- ASSIGNED TASK A -
Check each statement, (i) through (iii), against the CSV parser excerpt. For each, answer yes or no and quote the deciding words from the excerpt.
(i) The CSV payload ends up as a CTE SQL query.
(ii) CsvRow is defined as an array of numbers.
(iii) The CsvParser class is provided in "root".

- GIVEN PASSAGE -
If I now run this Angular code and populate the CSV input, I get the following output:

As you can see, the CSV payload has become a CTE SQL query.

As a final note, here's the CSV parser that I created for the demo:

// Import vendor modules.
import { Injectable } from "@angular/core";

// ----------------------------------------------------------------------------------- //
// ----------------------------------------------------------------------------------- //

export type CsvRows = CsvRow[];
export type CsvRow = string[];

// This is the native match that exec() will return.
type ExecMatch = RegExpExecArray | null;
// This is the translated match that we use internally.
type ParserMatch = FieldMatch | null;
// This is the translated match interface.
interface FieldMatch {
	value: string;
	isQuotedValue: boolean;
	isNakedvalue: boolean;
	delimiter: string;
	isFieldDelimiter: boolean;
	isRowDelimiter: boolean;
	isEndOfInput: boolean;
}

// ----------------------------------------------------------------------------------- //
// ----------------------------------------------------------------------------------- //

@Injectable({
	providedIn: "root"
})
export class CsvParser {

	/**
	* I parse the given input into a CSV rows result.
	*/
	public parse( input: string ) : CsvRows {

		// Note: This is a judgement call, but stripping off any trailing newlines at the
		// end of the input seems to result in a more meaningful match. Otherwise you can
		// end up with some empty row at the end depending on the algorithm.

Collected data
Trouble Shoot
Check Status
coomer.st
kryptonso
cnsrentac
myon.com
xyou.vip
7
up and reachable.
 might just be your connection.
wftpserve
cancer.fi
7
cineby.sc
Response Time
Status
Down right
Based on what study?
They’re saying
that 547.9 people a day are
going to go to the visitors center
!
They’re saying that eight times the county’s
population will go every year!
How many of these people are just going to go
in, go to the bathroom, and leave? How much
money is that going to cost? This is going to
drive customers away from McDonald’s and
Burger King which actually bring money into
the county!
---
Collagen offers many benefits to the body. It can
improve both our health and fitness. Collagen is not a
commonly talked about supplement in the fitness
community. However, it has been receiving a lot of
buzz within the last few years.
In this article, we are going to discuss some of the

- ASSIGNED TASK B -
Rewrite the collected data listing as a JSON array of strings, one string per line and no blank lines, taking everything from the line that contains "Trouble Shoot" down to the line that contains "the county!".

- EXPECTED OUTPUT A -
(i) Yes: "the CSV payload has become a CTE SQL query."
(ii) No: "export type CsvRow = string[];"
(iii) Yes: "providedIn: "root""

- EXPECTED OUTPUT B -
[
  "Trouble Shoot",
  "Check Status",
  "coomer.st",
  "kryptonso",
  "cnsrentac",
  "myon.com",
  "xyou.vip",
  "7",
  "up and reachable.",
  " might just be your connection.",
  "wftpserve",
  "cancer.fi",
  "7",
  "cineby.sc",
  "Response Time",
  "Status",
  "Down right",
  "Based on what study?",
  "They’re saying",
  "that 547.9 people a day are",
  "going to go to the visitors center",
  "!",
  "They’re saying that eight times the county’s",
  "population will go every year!",
  "How many of these people are just going to go",
  "in, go to the bathroom, and leave? How much",
  "money is that going to cost? This is going to",
  "drive customers away from McDonald’s and",
  "Burger King which actually bring money into",
  "the county!"
]